For a unit vector $v \in \Bbb R^n$, consider the projection $P_v$ on $v$, defined by $P_v(x)=(x \cdot v)v$. Let $A$ be a positive symmetric matrix. Find the maximal value of $\lambda \in \Bbb R$ so that $A - \lambda P_v \succeq 0$.
(Hint: If $c_1,...,c_n$ are the eigenvalues of $A-\lambda P_v$ with $c_1 \geq \cdots \geq c_n$, then we must have $c_n=0$.)
(For a symmetric matrix $A$, we write $A \succ 0$ if all the eigenvalues of $A$ are positive, and we write $A \succeq 0$ if all the eigenvalues of $A$ are nonnegative.)
I have two questions.
I think that we should regard $A-\lambda P_v$ as an $n \times n$ matrix, where $P_v$ is represented by the standard basis. Then is it true that $P_v$ is symmetric?
I cannot understand the hint. Why should we have $c_n =0$?
$P_v$ is always symmetric. It can be written as $P_v = v\cdot v^T = P_v^T$. The difference of a symmetric matrix is always symmetric, i.e we can build a normal basis of eigenvectors with real eigenvalues.

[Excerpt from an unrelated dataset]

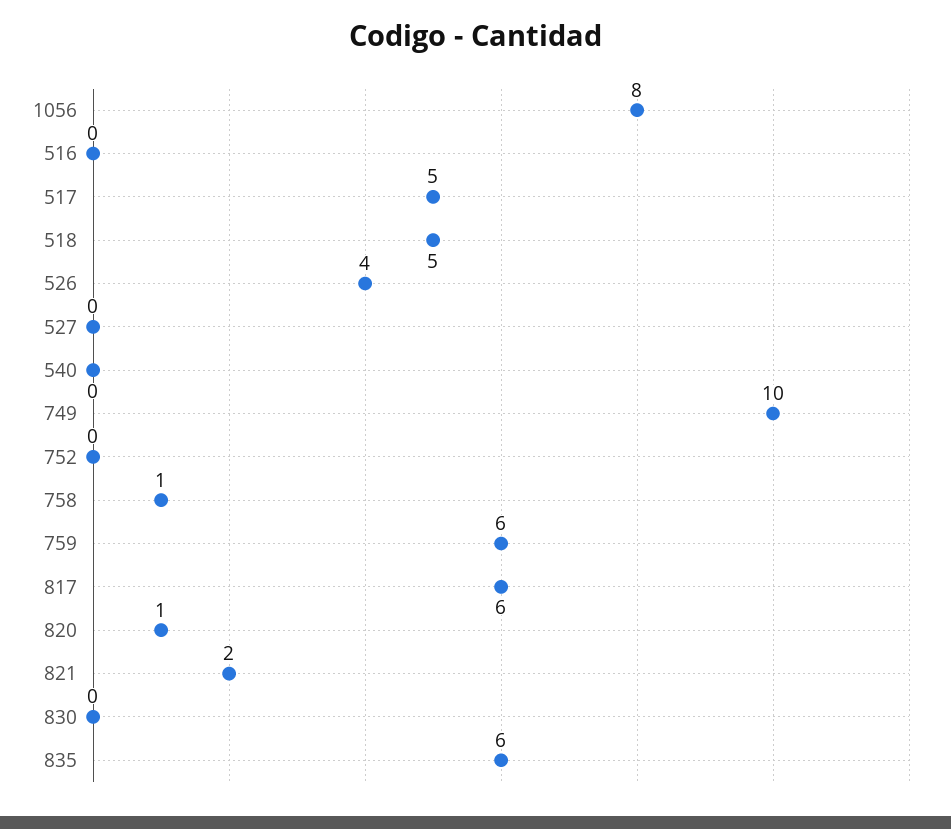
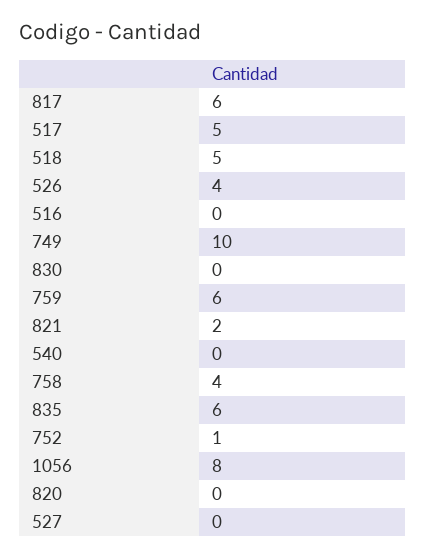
752: 0 -> 1
758: 1 -> 4
820: 1 -> 0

The hint gives you the following idea: Let $c_1$ to $c_n$ be the EVs of $A-\lambda P_v$ and let the smallest eigenvalue $c_n$ be positive. Let $v$ be in some form associated with the eigenvector to $c_n$, the smallest eigenvalue. So a change in $\lambda$ will have an influence on $c_n$. It will only decrease $c_n$, if you increase $\lambda$. So we can reach a better target value (maximum of $\lambda$) while still having a positive semi-definitve matrix.